All of the data is to be copied word for word.
--- SOURCE DATA ---
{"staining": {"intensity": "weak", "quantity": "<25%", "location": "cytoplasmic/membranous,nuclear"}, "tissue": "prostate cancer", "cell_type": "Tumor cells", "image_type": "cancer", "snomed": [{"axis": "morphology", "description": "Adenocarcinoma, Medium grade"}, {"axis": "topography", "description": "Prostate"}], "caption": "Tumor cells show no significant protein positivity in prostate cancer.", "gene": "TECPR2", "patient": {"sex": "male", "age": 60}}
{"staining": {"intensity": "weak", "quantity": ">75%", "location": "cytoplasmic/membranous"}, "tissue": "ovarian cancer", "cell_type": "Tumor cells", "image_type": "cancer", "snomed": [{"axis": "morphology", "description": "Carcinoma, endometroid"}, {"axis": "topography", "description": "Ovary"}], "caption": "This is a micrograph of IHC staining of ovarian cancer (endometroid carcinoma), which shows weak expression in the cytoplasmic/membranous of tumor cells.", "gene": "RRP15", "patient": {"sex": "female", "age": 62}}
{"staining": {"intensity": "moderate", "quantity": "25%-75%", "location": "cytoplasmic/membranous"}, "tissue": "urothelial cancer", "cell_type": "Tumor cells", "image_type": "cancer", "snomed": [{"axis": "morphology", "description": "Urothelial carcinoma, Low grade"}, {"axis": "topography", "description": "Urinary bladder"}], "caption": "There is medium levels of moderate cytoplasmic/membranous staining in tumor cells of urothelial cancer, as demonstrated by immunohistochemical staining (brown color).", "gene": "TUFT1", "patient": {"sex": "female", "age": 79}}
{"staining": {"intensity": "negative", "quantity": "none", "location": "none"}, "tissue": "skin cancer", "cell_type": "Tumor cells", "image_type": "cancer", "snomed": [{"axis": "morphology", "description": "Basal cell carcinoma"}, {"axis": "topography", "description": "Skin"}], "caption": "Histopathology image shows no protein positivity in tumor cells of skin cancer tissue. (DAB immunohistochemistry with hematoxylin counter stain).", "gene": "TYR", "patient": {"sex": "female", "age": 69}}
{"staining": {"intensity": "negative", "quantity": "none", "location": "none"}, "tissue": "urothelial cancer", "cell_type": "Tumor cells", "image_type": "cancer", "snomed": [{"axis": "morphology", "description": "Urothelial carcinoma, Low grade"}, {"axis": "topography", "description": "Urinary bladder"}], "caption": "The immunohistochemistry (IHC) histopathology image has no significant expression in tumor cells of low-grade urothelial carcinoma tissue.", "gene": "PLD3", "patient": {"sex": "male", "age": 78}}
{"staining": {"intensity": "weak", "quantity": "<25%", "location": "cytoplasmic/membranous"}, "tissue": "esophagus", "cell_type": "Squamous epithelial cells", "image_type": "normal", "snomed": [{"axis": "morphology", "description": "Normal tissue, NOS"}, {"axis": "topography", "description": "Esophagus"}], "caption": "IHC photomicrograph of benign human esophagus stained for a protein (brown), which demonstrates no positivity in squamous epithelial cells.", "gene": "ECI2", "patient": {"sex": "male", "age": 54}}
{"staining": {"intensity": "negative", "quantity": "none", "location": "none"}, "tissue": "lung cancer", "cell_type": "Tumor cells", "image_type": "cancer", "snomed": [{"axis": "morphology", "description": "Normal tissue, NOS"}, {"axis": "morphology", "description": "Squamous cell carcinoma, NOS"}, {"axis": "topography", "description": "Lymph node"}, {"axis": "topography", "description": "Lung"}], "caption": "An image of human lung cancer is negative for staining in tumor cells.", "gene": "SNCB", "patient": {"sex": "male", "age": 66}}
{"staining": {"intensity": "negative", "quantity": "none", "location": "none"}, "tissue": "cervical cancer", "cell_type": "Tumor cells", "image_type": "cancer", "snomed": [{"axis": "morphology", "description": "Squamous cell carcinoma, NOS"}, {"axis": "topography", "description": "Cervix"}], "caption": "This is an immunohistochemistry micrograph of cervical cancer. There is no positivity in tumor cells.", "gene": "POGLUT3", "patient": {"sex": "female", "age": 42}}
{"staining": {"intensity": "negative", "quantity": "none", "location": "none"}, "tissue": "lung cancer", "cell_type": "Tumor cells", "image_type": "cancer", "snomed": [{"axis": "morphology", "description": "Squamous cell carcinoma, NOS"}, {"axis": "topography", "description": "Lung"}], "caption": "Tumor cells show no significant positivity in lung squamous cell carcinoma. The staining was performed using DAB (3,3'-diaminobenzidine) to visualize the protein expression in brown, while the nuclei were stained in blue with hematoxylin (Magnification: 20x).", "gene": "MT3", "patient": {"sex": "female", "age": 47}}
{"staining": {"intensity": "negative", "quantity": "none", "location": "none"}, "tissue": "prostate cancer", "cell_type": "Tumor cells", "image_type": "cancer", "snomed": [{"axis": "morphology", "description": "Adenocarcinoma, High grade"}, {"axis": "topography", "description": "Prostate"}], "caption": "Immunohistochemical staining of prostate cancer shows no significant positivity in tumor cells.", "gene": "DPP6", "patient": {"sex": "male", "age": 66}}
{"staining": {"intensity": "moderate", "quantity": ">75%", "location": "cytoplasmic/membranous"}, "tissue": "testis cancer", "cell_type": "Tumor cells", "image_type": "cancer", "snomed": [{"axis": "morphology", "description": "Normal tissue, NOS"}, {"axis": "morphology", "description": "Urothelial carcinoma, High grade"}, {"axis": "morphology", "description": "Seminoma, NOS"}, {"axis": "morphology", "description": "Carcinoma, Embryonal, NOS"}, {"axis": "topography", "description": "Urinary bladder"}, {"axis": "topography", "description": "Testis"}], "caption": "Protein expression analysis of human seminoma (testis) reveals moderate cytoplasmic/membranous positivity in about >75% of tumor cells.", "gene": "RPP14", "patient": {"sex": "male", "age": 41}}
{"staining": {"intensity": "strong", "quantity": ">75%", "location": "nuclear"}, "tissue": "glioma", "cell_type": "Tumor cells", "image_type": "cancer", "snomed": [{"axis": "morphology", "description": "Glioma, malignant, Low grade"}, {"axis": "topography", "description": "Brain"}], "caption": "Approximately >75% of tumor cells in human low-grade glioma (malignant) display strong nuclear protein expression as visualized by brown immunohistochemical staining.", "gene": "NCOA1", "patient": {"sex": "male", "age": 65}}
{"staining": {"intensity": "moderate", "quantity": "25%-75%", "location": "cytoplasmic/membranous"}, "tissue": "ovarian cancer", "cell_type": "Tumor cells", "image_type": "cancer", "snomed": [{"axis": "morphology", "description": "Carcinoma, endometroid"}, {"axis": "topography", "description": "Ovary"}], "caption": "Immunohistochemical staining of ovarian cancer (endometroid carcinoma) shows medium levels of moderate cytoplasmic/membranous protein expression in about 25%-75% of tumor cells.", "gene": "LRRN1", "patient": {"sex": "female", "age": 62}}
---
## SOLUTION BELOW
{"staining": {"intensity": "weak", "quantity": "<25%", "location": "cytoplasmic/membranous,nuclear"}, "tissue": "prostate cancer", "cell_type": "Tumor cells", "image_type": "cancer", "snomed": [{"axis": "morphology", "description": "Adenocarcinoma, Medium grade"}, {"axis": "topography", "description": "Prostate"}], "caption": "Tumor cells show no significant protein positivity in prostate cancer.", "gene": "TECPR2", "patient": {"sex": "male", "age": 60}}
{"staining": {"intensity": "weak", "quantity": ">75%", "location": "cytoplasmic/membranous"}, "tissue": "ovarian cancer", "cell_type": "Tumor cells", "image_type": "cancer", "snomed": [{"axis": "morphology", "description": "Carcinoma, endometroid"}, {"axis": "topography", "description": "Ovary"}], "caption": "This is a micrograph of IHC staining of ovarian cancer (endometroid carcinoma), which shows weak expression in the cytoplasmic/membranous of tumor cells.", "gene": "RRP15", "patient": {"sex": "female", "age": 62}}
{"staining": {"intensity": "moderate", "quantity": "25%-75%", "location": "cytoplasmic/membranous"}, "tissue": "urothelial cancer", "cell_type": "Tumor cells", "image_type": "cancer", "snomed": [{"axis": "morphology", "description": "Urothelial carcinoma, Low grade"}, {"axis": "topography", "description": "Urinary bladder"}], "caption": "There is medium levels of moderate cytoplasmic/membranous staining in tumor cells of urothelial cancer, as demonstrated by immunohistochemical staining (brown color).", "gene": "TUFT1", "patient": {"sex": "female", "age": 79}}
{"staining": {"intensity": "negative", "quantity": "none", "location": "none"}, "tissue": "skin cancer", "cell_type": "Tumor cells", "image_type": "cancer", "snomed": [{"axis": "morphology", "description": "Basal cell carcinoma"}, {"axis": "topography", "description": "Skin"}], "caption": "Histopathology image shows no protein positivity in tumor cells of skin cancer tissue. (DAB immunohistochemistry with hematoxylin counter stain).", "gene": "TYR", "patient": {"sex": "female", "age": 69}}
{"staining": {"intensity": "negative", "quantity": "none", "location": "none"}, "tissue": "urothelial cancer", "cell_type": "Tumor cells", "image_type": "cancer", "snomed": [{"axis": "morphology", "description": "Urothelial carcinoma, Low grade"}, {"axis": "topography", "description": "Urinary bladder"}], "caption": "The immunohistochemistry (IHC) histopathology image has no significant expression in tumor cells of low-grade urothelial carcinoma tissue.", "gene": "PLD3", "patient": {"sex": "male", "age": 78}}
{"staining": {"intensity": "weak", "quantity": "<25%", "location": "cytoplasmic/membranous"}, "tissue": "esophagus", "cell_type": "Squamous epithelial cells", "image_type": "normal", "snomed": [{"axis": "morphology", "description": "Normal tissue, NOS"}, {"axis": "topography", "description": "Esophagus"}], "caption": "IHC photomicrograph of benign human esophagus stained for a protein (brown), which demonstrates no positivity in squamous epithelial cells.", "gene": "ECI2", "patient": {"sex": "male", "age": 54}}
{"staining": {"intensity": "negative", "quantity": "none", "location": "none"}, "tissue": "lung cancer", "cell_type": "Tumor cells", "image_type": "cancer", "snomed": [{"axis": "morphology", "description": "Normal tissue, NOS"}, {"axis": "morphology", "description": "Squamous cell carcinoma, NOS"}, {"axis": "topography", "description": "Lymph node"}, {"axis": "topography", "description": "Lung"}], "caption": "An image of human lung cancer is negative for staining in tumor cells.", "gene": "SNCB", "patient": {"sex": "male", "age": 66}}
{"staining": {"intensity": "negative", "quantity": "none", "location": "none"}, "tissue": "cervical cancer", "cell_type": "Tumor cells", "image_type": "cancer", "snomed": [{"axis": "morphology", "description": "Squamous cell carcinoma, NOS"}, {"axis": "topography", "description": "Cervix"}], "caption": "This is an immunohistochemistry micrograph of cervical cancer. There is no positivity in tumor cells.", "gene": "POGLUT3", "patient": {"sex": "female", "age": 42}}
{"staining": {"intensity": "negative", "quantity": "none", "location": "none"}, "tissue": "lung cancer", "cell_type": "Tumor cells", "image_type": "cancer", "snomed": [{"axis": "morphology", "description": "Squamous cell carcinoma, NOS"}, {"axis": "topography", "description": "Lung"}], "caption": "Tumor cells show no significant positivity in lung squamous cell carcinoma. The staining was performed using DAB (3,3'-diaminobenzidine) to visualize the protein expression in brown, while the nuclei were stained in blue with hematoxylin (Magnification: 20x).", "gene": "MT3", "patient": {"sex": "female", "age": 47}}
{"staining": {"intensity": "negative", "quantity": "none", "location": "none"}, "tissue": "prostate cancer", "cell_type": "Tumor cells", "image_type": "cancer", "snomed": [{"axis": "morphology", "description": "Adenocarcinoma, High grade"}, {"axis": "topography", "description": "Prostate"}], "caption": "Immunohistochemical staining of prostate cancer shows no significant positivity in tumor cells.", "gene": "DPP6", "patient": {"sex": "male", "age": 66}}
{"staining": {"intensity": "moderate", "quantity": ">75%", "location": "cytoplasmic/membranous"}, "tissue": "testis cancer", "cell_type": "Tumor cells", "image_type": "cancer", "snomed": [{"axis": "morphology", "description": "Normal tissue, NOS"}, {"axis": "morphology", "description": "Urothelial carcinoma, High grade"}, {"axis": "morphology", "description": "Seminoma, NOS"}, {"axis": "morphology", "description": "Carcinoma, Embryonal, NOS"}, {"axis": "topography", "description": "Urinary bladder"}, {"axis": "topography", "description": "Testis"}], "caption": "Protein expression analysis of human seminoma (testis) reveals moderate cytoplasmic/membranous positivity in about >75% of tumor cells.", "gene": "RPP14", "patient": {"sex": "male", "age": 41}}
{"staining": {"intensity": "strong", "quantity": ">75%", "location": "nuclear"}, "tissue": "glioma", "cell_type": "Tumor cells", "image_type": "cancer", "snomed": [{"axis": "morphology", "description": "Glioma, malignant, Low grade"}, {"axis": "topography", "description": "Brain"}], "caption": "Approximately >75% of tumor cells in human low-grade glioma (malignant) display strong nuclear protein expression as visualized by brown immunohistochemical staining.", "gene": "NCOA1", "patient": {"sex": "male", "age": 65}}
{"staining": {"intensity": "moderate", "quantity": "25%-75%", "location": "cytoplasmic/membranous"}, "tissue": "ovarian cancer", "cell_type": "Tumor cells", "image_type": "cancer", "snomed": [{"axis": "morphology", "description": "Carcinoma, endometroid"}, {"axis": "topography", "description": "Ovary"}], "caption": "Immunohistochemical staining of ovarian cancer (endometroid carcinoma) shows medium levels of moderate cytoplasmic/membranous protein expression in about 25%-75% of tumor cells.", "gene": "LRRN1", "patient": {"sex": "female", "age": 62}}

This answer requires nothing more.